Yapılacak İşler:
a – Şu ifadelerin film listesiyle uyuşup uyuşmadığını belirtiniz ve her birinde evet ya da hayır yanıtınızı, kararı veren sözleri metinden aynen alıntılayarak destekleyiniz: (i) Yazar, X-Men Dark Phoenix'i izlerken sıkıldığını söylüyor. (ii) Anna filminde Cansu Tosun bir Rus ajanını canlandırıyor. (iii) Teen Titans Go Vs. Teen Titans yaklaşık bir saat sürüyor.
b – İzlenen filmler listesini, son gösterilen cümleden sonra aynı üslupla sürdürünüz.

Kaynak Metin:
────────

İZLEDİĞİM FİLMLER LİSTESİ 2019-XII




111) Teen Titans Go Vs. Teen Titans/Jeff Mednikow: Cartoon Network üzerinden izlemeyi sevdiğin eğlenceli bir çizgi film serisinin ikinci filmi. Yaklaşık bir saatlik eğlenceli bir bölüm aslında bu film. Titanların birçok farklı versiyonunu görmek güzeldi, özellikle DCAU’e çakılan selam ve o evrenin kahramanlarını çok az bile olsa görmek beni mutlu etti. Eğlenceli bir film.

112) X-Men Dark Phoenix/Simon Kingberg: Yani benim açımdan kötüydü. Birçok hatası olmasına rağmen yinede “X-Men” güzel bir seriydi ve bu serinin sonu bu film ile gelmemeliydi. Yazık olmuş denecek bir son. Zaten “Last Stand” filminde işlenmiş olan Dark Phoenix meselesi tekrar işleniyor ve 2006 yapımı filmden daha kötü bir şekilde. Karakter gelişimleri açısından da yetersiz bir son, özellikle Raven karakteri açısından. Üzüldüm ve sıkıldım bu filmi izlerken.

113) Anna/Luc Besson: Casus filmlerini severim ve bu film benim açımdan başarılı bir iş. Her ne kadar Luc Besson benim için “Taxi” serisi demek olsa da yönetmeni artık bu film ile de sık sık hatırlayacağım. İki taraflı ajan kavramını sonuna kadar en iyi şekilde işlemiş olan bir hikaye var karşımızda. Son ana kadar ana karakterimizin kime çalıştığı netlik kazanmıyor. Yani sürpriz olgusunu başından sonuna kadar canlı tutuyor film. Tamam bir “John Wick” aksiyonu yok ama yer yer çok iyi dövüş sahneleri sunuyor bize özellikle fragmanda da yer alan restorant sahnesi gerçekten iyi. Filmi sevdim ama şunu da söylemem lazım; bir ABD-Rusya klişesi izliyoruz. Daha önce hiç denenmemiş bir şey sunmuyor bize Besson. Garanti oynamış yani. Ancak bu klişeyi sağlam bir ana karakter ile izlenebilir bir hale sokmuş. Gerçi ben bir defa da ilk ihanet edenin bir Amerikan ajanı olduğu bir hikaye görmek isterdim ama neyse sonuçta bu Besson’ın hikayesi. Casus filmi seviyorsa bir kişi, bu film izlenir. Ha bu arada Türk oyuncu “Cansu Tosun”da filmde Amerikan ajanı olarak rol alıyor. Zaten film onunla başlıyor. Haliyle ister istemez bir heyecan falan ama başladığı gibi bitiyor işte. Ruslar tüm Amerikan ajanlarını haklıyor.

────────

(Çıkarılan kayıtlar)
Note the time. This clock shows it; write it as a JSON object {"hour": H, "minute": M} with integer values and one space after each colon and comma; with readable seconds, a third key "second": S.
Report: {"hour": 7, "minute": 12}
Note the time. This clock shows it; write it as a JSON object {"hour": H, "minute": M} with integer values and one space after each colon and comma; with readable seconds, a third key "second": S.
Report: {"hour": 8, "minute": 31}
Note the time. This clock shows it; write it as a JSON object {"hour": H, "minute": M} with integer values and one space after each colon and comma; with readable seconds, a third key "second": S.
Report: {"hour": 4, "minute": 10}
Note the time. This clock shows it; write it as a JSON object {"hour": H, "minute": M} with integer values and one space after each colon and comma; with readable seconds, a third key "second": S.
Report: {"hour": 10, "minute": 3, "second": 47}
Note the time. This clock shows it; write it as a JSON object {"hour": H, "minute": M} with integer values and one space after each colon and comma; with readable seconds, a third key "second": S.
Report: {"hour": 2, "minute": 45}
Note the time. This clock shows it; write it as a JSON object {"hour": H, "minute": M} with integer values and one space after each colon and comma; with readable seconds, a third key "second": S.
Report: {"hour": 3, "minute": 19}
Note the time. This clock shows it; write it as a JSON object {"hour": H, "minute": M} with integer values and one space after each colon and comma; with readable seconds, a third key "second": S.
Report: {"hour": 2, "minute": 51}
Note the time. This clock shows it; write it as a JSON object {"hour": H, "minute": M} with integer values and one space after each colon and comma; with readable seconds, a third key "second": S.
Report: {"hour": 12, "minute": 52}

────────

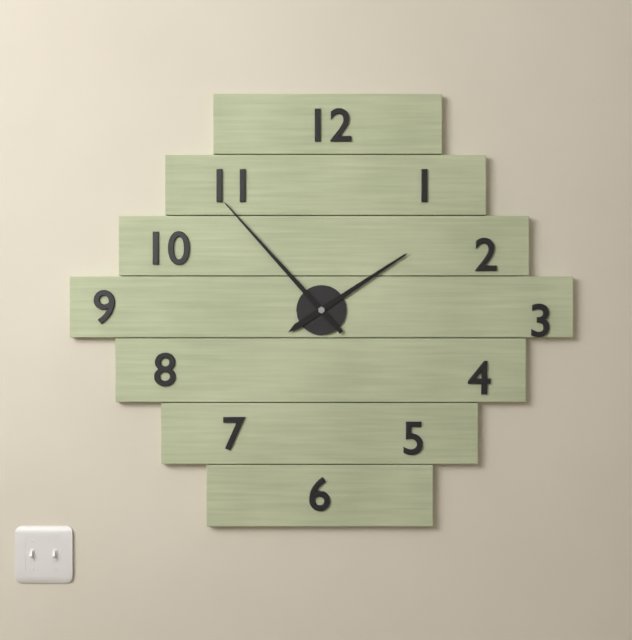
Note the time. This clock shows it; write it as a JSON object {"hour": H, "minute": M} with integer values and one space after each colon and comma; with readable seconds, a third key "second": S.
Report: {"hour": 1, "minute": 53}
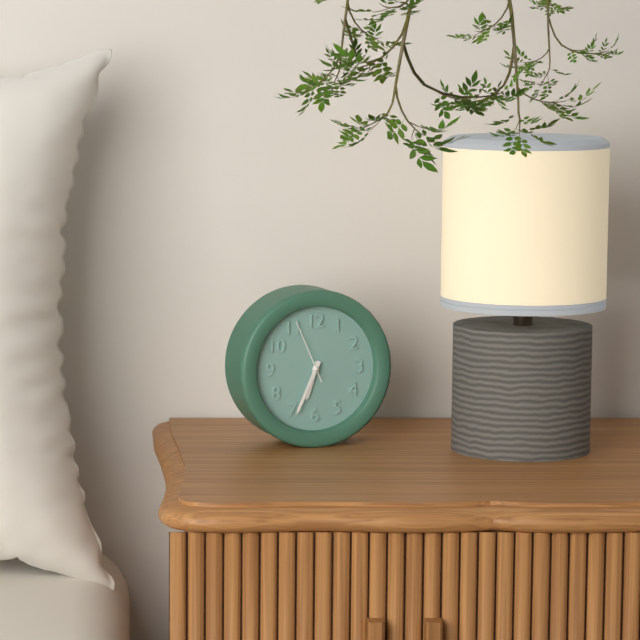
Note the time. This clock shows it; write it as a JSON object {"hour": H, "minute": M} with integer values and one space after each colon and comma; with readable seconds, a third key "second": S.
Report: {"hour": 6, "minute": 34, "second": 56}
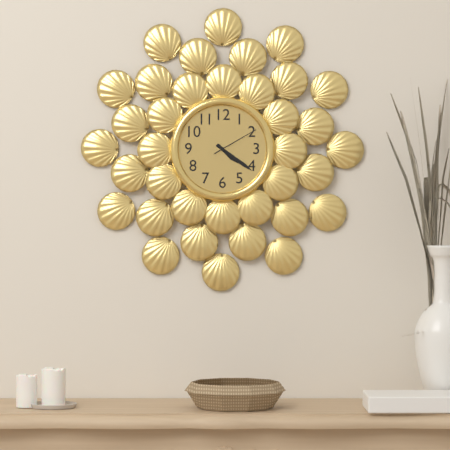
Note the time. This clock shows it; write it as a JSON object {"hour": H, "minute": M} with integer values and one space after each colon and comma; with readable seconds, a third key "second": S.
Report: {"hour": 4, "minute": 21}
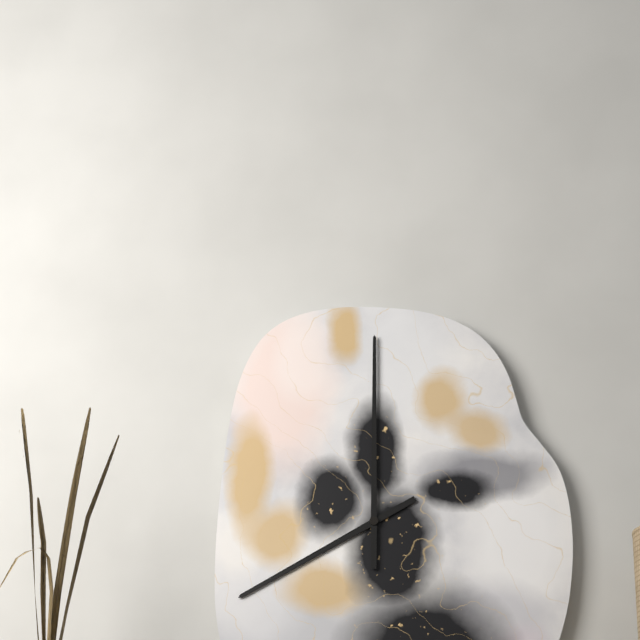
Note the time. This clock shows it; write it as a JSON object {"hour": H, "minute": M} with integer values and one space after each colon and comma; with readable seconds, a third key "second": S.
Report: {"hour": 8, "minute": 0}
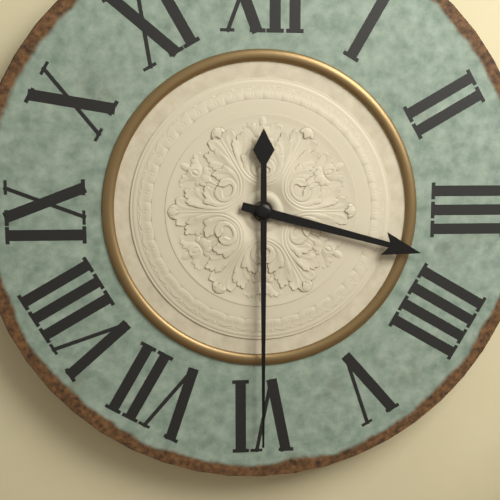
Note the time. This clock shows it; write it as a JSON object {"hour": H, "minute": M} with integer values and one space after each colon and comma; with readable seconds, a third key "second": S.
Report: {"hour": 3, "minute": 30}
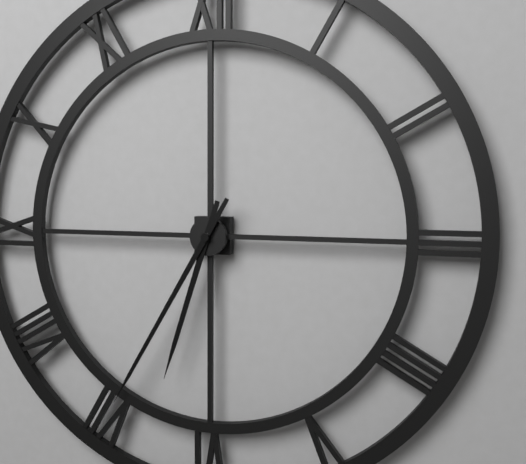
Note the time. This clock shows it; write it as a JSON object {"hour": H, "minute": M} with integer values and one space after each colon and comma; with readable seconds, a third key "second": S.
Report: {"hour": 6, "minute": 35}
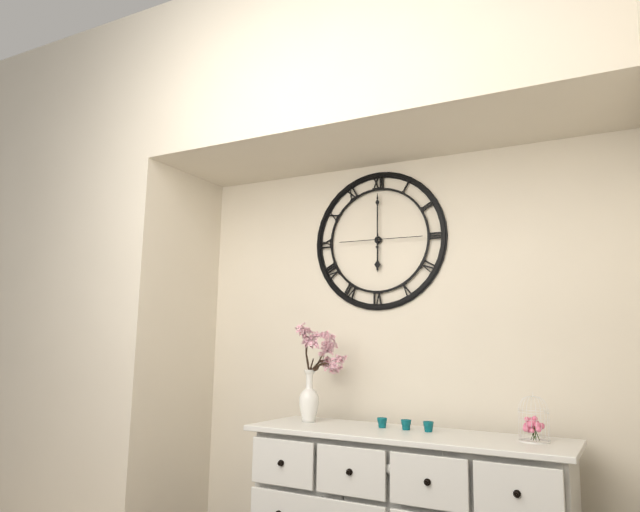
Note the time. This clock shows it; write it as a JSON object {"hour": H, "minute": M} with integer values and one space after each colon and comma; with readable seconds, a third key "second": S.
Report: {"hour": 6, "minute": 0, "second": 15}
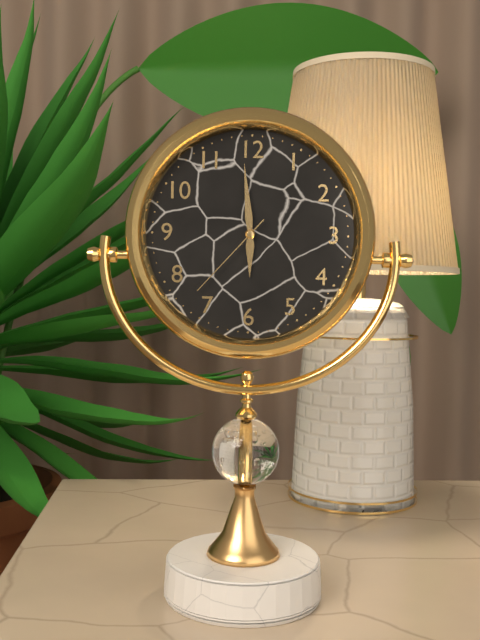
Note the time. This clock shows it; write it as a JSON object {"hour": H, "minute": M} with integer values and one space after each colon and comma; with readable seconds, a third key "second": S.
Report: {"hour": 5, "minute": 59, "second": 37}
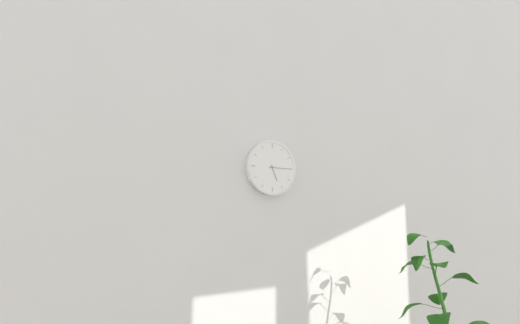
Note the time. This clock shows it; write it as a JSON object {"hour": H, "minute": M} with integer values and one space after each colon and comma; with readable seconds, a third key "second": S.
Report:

────────

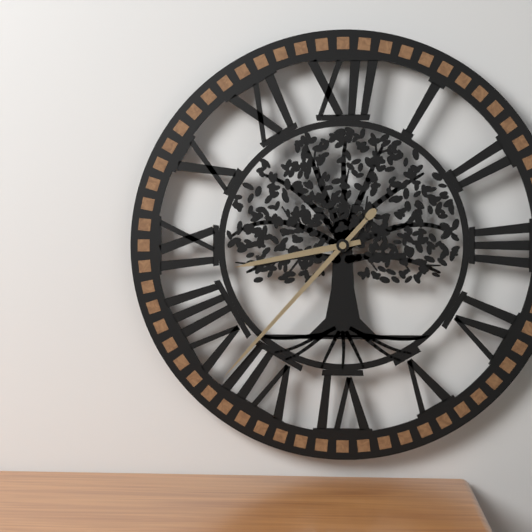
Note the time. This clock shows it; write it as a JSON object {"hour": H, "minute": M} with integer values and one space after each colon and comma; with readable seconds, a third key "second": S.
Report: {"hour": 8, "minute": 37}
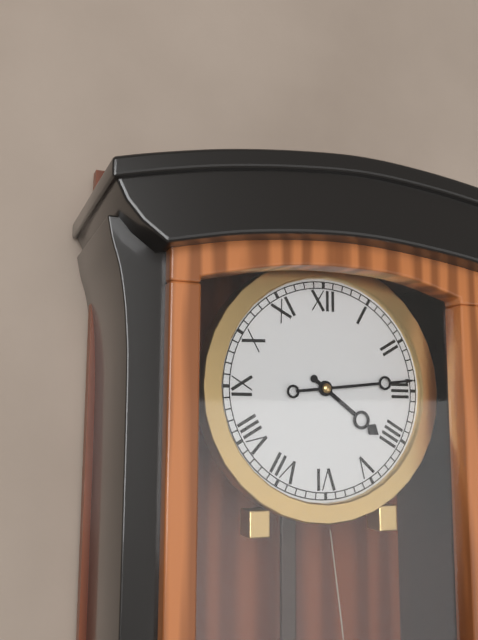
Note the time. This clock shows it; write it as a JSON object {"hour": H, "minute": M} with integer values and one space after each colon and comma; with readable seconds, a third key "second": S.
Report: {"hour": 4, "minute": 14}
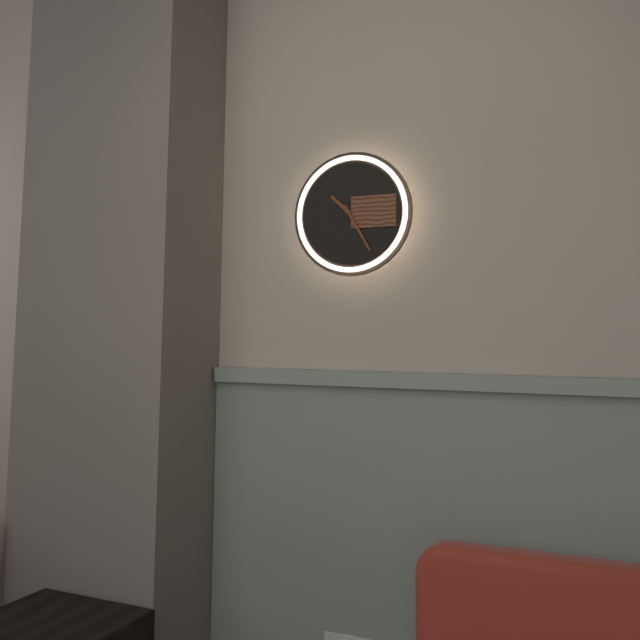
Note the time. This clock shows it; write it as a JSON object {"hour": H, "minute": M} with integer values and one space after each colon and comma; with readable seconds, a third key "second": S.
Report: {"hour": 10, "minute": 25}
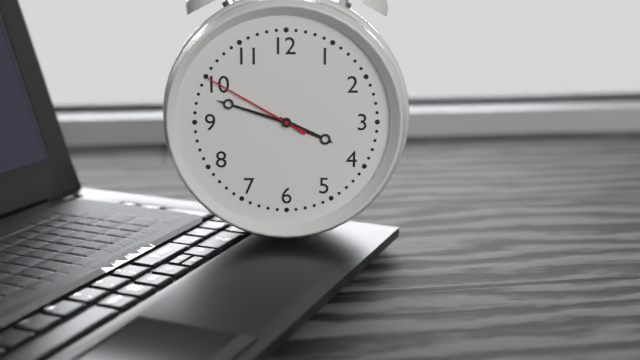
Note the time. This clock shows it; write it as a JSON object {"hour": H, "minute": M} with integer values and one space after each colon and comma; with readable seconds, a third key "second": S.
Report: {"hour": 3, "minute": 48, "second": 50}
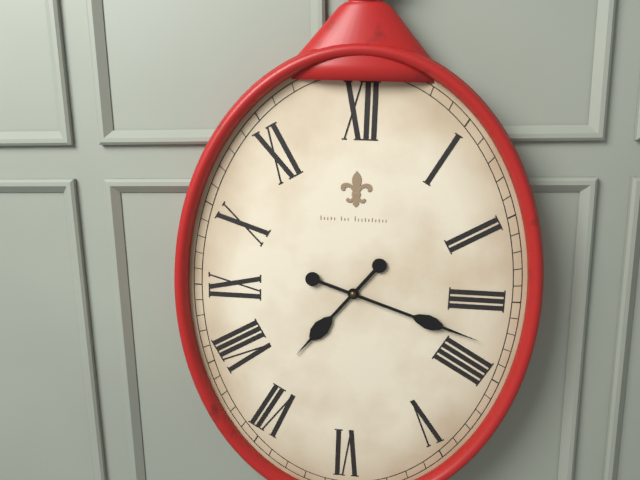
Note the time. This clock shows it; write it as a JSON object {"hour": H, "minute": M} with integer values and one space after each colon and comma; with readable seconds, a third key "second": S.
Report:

────────

Yanıtlar:
a –
(i) Evet: "Üzüldüm ve sıkıldım bu filmi izlerken."
(ii) Hayır: "Türk oyuncu “Cansu Tosun”da filmde Amerikan ajanı olarak rol alıyor."
(iii) Evet: "Yaklaşık bir saatlik eğlenceli bir bölüm aslında bu film."

b –
114) Bumblebee/Travis Knight: Açıkçası ilk başta çok önyargılıydım bu filme karşı ve hatta gereksiz bir proje olduğunu düşünüyordum. Hollywood’un hep yaptığı bir şeydi benim için bu film. Tutan bir işi ekonomik olarak daha iyi sömürebilmek adına yapılmış bir film. Ama yanılmışım. İlk filmde dünyada olan sarı arkadaşımızın buraya nasıl geldiğini izlemek güzeldi ve son “Transformers” filmini hatırlayınca, bu film baya iyi. Çok büyük bir olay işlemiyor, çok şaşalı değil ama elindekini güzel işliyor. İzlememiş olanlara tavsiye edilir.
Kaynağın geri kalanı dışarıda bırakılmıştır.